Rhode Island news
Experts say unions hobbling Rhode Island’s economy
01:00 AM EDT on Wednesday, June 10, 2009
That Rhode Island is a hotbed of union activity is not exactly a secret.
In 1824, the nation’s first strike by female factory workers was organized in Pawtucket. Today, Rhode Island has the 12th-highest level of union membership, as a percentage of the work force, in the United States.
But the controversy over the threatened picket by Providence firefighters at this week’s meeting of the U.S. Conference of Mayors is cementing the perceived association between labor unions and the Ocean State.
As the state tries mightily to create jobs, that is not the ideal image for Rhode Island to project, according to experts who help businesses choose where to expand.
Historically, some business owners have been wary of heavily unionized states because collective bargaining yields higher wages and more generous pension and health-care benefits.
Union contracts also make it tough to lower wages, a disadvantage that is “most severe” in a recession, according to Peter Howitt, an economics professor at Brown University.
Labor leaders say unions created the state’s middle class and keep wages high enough to make consumer spending possible.
But in recent years, advancing technologies have prompted concerns about the perceived lack of flexibility of a unionized work force, says John M. Rhodes, who advises growing companies for Florida-based Moran, Stahl & Boyer.
Industrial clients often cross off their list anywhere “New Jersey or north,” said Rhodes, who is helping the Rhode Island Economic Development Corporation prepare real estate to attract businesses.
“They need to have a work force that is extremely adaptable to change,” Rhodes said. “The way people perceive unionization is that it freeze-frames a company in a world that is rapidly changing.”
The Providence firefighters, of course, are members of a public-sector union. In fact, state and municipal workers make up the bulk of the 78,000 unionized workers here and push up the state average.
Sixty-two percent of the state’s public employees are in unions, compared with 37 percent of public-sector workers nationwide. At private companies, 8.7 percent of workers have union cards, compared with 7.6 percent nationally, according to unpublished estimates from the U.S. Bureau of Labor Statistics.
Not every business owner, however, makes that distinction. That’s why the high-profile head-butting between Providence Mayor David Cicilline and the firefighters is so worrying, says Michael McMahon, a former head of the state Economic Development Corporation.
“People don’t take the time to understand that just as there are different types of companies, there are different types of unions,” said McMahon, now a managing director of a private equity firm in New York. “It’s very unfortunate. It just perpetuates the unfair image that Rhode Island is a tough place to do business.”

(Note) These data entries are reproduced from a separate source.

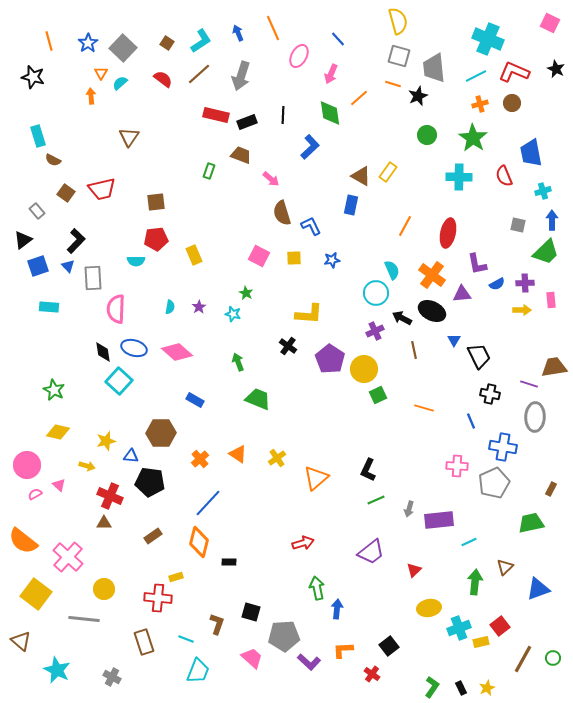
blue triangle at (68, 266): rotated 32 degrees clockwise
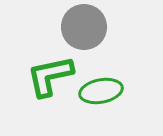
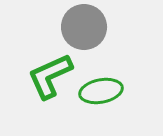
green L-shape: rotated 12 degrees counterclockwise
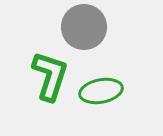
green L-shape: rotated 132 degrees clockwise
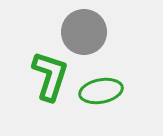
gray circle: moved 5 px down
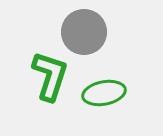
green ellipse: moved 3 px right, 2 px down
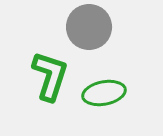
gray circle: moved 5 px right, 5 px up
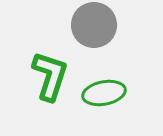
gray circle: moved 5 px right, 2 px up
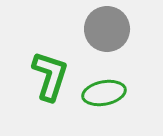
gray circle: moved 13 px right, 4 px down
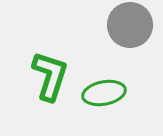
gray circle: moved 23 px right, 4 px up
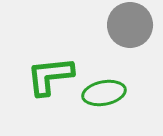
green L-shape: rotated 114 degrees counterclockwise
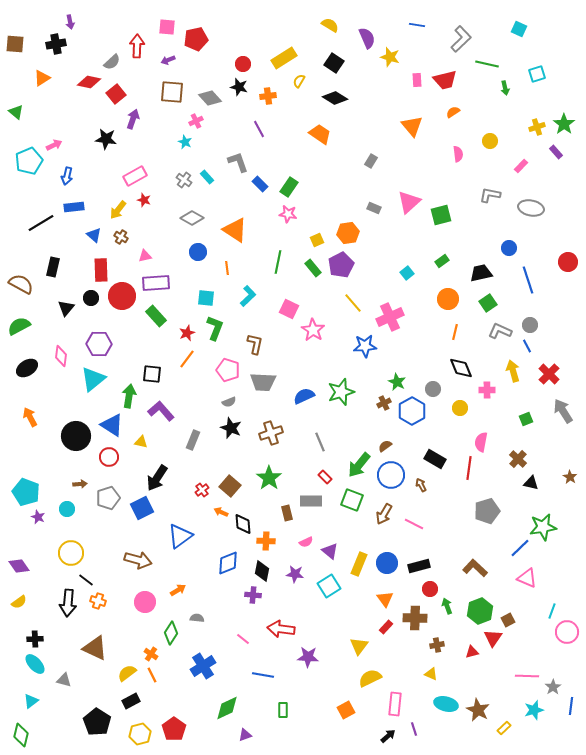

The strength of unions is by no means the only criteria companies weigh as they decide where to expand.
In a presentation to Governor Carcieri’s economic advisers in May, Rhodes said companies are primarily concerned with finding sites ready for construction. That means no long delays in identifying the owners of a site, securing building permits or testing soil. Executives also look for access to utilities and public transportation.
In competing against other New England states, meanwhile, the strength of unions rarely comes up. That’s because union membership is common throughout the region, according to Laurie White, president of the Greater Providence Chamber of Commerce, who called taxes a bigger factor. “If you drew an 800-mile radius,” she said, “you’d likely encounter the same demographics.”
In Massachusetts, for example, 15.7 percent of workers are unionized, not far behind Rhode Island’s rate of 16.5 percent.
Despite its unions, the average salary in Rhode Island is below the national average.
But as word gets out that a union protest chased away the vice president and attorney general –– the Daily Kos has blogged about the “long-standing contract” battle and The Washington Times has reported on the “messy labor dispute” –– Rhode Island’s reputation will suffer, according to Kate McEnroe, whose Atlanta consultancy has helped business select sites for expansion since 1993.
“If that gets pick up and enters the zeitgeist, is that going to give people a positive impression? No,” McEnroe said.
George H. Nee is the secretary-treasurer of the Rhode Island AFL-CIO and a member of the state Economic Policy Council, which advises the governor on economic issues. He says the state’s unions prop up the Ocean State economy, making sure workers, after covering basic needs, have enough money left to afford a dinner out or a shopping trip to the Providence Place mall.
“It’s a different perspective on the economy. If workers have disposable income, that benefits the whole business community,” Nee said. “We don’t benefit as a country or a state with a race to the bottom.”
A pamphlet promoting unions in Rhode Island says the states with the highest levels of unionization have higher hourly wages, lower rates of poverty and fewer residents without medical insurance.
That is no doubt attractive to workers. But it is perhaps less appealing to business owners, according to the U.S. Chamber of Commerce.
In 2008, the Chamber started a campaign –– the Workforce Freedom Initiative –– to slow the growth of unions. It says states with the highest levels of unionization have lower levels of economic growth and higher levels of unemployment than areas where unions are weak.
“Job growth has been sluggish over the past 10 years in most of these high union density states,” Glenn Spencer, executive director of the initiative, said. “Economic growth is not as robust.”